Tuomo Suntola wins Millennium Technology Prize 2018 – first Espoo citizen to win the award
Finnish physicist Tuomo Suntola has won the Millennium Technology Prize 2018 for his atomic layer deposition (ALD) technology invention. Suntola’s ALD innovation is used in various electronic devices, improving people’s lives on a daily basis: whenever we use smartphones or switch on an LED light.
Tuomo Suntola has won the eight biennial one-million-euro Millennium Technology Prize. The award was presented by the President of Finland, Sauli Niinistö in Helsinki on 22 May 2018. Suntola is the first Espoo citizen and only the second Finn to win the award.
ALD is a nanoscale technology that is used to manufacture ultra-thin material layers for microprocessors and digital memory devices. By using the technology, it is possible to build complex, three-dimensional structures one atomic layer at a time.
Suntola’s ALD innovation benefit our lives every day
Millennium Technology Prize is awarded to an innovation that improves people’s quality of life and promotes sustainable development. While ALD has a massive technological impact, people also experience benefits of ALD every day – without even knowing. The continuous development of the technology has enabled IT equipment to become what they are today.
"The benefits of ALD technology can be seen in all electronic devices. The technology enables IT equipment to be smaller and more powerful," Suuntola says.
Whether it’s smartphones, high-efficiency computers, LEDs, photovoltaics or even coins, ALD improves not just the efficiency and size but also increases the durability and lifetime of the end product.
“The ALD method is a textbook example of a technology that is hidden from users but is nevertheless vital for visible development. ALD has also made the ownership of information technology more democratic, thereby contributing to the wider access to information and communication,” says Academy Professor Päivi Törmä, Chair of the Millennium Technology Prize Selection Committee.
Suntola – an original Espoo citizen
This was only the second time the Millennium Technology Prize was awarded to a Finn, with Linus Torvalds winning it in 2012. Suntola, however, is the first Espoo citizen to win the award. The city of Espoo has been an integral part of the psychist’s personal life and career.
Suntola can be called one of the original Espoo citizens. With his family, he moved to Kilo in 1973 and has lived in the same house he started building the year before – the year when Espoo gained city rights.
"Espoo is a wonderful place to live in. The technology hub in the Otaniemi area is also a special place," Suntola says.
Otaniemi, the heart of the Espoo Innovation Garden ecosystem, has indeed been a special setting in Suntola’s story. He is an Aalto University alumnus, earning his Ph.D. in 1971 in electron physics from Electrical Engineering Department in Helsinki University of Technology. The school is now part of Aalto University, but already back in the 70s it had a department in Otaniemi.

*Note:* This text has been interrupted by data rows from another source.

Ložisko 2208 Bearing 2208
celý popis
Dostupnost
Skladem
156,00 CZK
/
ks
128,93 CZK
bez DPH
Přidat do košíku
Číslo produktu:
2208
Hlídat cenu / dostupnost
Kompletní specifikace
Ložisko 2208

Suntola also worked as a scientist at VTT Technical Research Centre of Finland in the early 70s, at the time when VTT moved to Otaniemi.

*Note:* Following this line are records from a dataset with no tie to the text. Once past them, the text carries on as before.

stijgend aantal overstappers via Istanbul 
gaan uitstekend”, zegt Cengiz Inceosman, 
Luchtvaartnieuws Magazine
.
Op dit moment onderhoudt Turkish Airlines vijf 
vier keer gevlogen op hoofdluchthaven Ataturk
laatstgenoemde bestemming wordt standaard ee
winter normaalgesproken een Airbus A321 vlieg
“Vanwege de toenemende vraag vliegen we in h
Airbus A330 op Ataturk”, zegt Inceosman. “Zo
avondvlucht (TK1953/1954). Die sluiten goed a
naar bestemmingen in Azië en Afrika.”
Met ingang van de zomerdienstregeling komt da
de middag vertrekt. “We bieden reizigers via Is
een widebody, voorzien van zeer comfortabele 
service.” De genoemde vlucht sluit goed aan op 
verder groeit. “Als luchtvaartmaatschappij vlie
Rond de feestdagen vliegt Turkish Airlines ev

Suntola is now retired but he still remains active both in the area and in the ALD industry as a is a board member of Picosun Oy, a fast-growing ALD tool company located in the Espoo Innovation Garden ecosystem. Picosun is one of the leading companies in the field and a prime example of a Finnish company that is carrying Suntola's ALD legacy onwards.

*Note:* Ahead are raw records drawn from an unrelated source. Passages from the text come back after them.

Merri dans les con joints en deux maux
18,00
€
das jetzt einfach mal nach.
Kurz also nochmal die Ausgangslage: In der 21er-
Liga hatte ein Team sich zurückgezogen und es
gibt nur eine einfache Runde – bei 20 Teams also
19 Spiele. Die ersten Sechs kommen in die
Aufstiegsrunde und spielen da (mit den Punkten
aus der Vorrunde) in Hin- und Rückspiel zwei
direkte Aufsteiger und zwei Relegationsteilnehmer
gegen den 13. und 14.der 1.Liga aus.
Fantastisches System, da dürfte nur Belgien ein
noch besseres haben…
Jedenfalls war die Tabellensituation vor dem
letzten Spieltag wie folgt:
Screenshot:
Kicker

In the Espoo Innovation Garden ecosystem big companies, startups, and students from different fields co-operate to create innovations, with Aalto University being one of the key players. Suntola says that it is highly valuable that different strands of education, students with different interests, and companies from various industries come together at Aalto. After all, the story of his ALD invention that brought him the Millennium Technology Prize started out from similar co-operation between his school and the industry.
"It is important that we are open-minded in our approach. Understanding and co-operation is very important – whether it's between students, faculties or between basic and applied research," says Suntola.
The international Millennium Technology Prize was awarded in Helsinki on 22 May 2018. The Millennium Technology Prize is a Finnish one-million-euro award presented every second year in honour of a pioneering technological innovation that improves people’s quality of life and promotes sustainable development. The winning innovations must have extensive positive social impacts, be commercially viable and promote the welfare of humanity. The Millennium Technology Prize is awarded by Technology Academy Finland.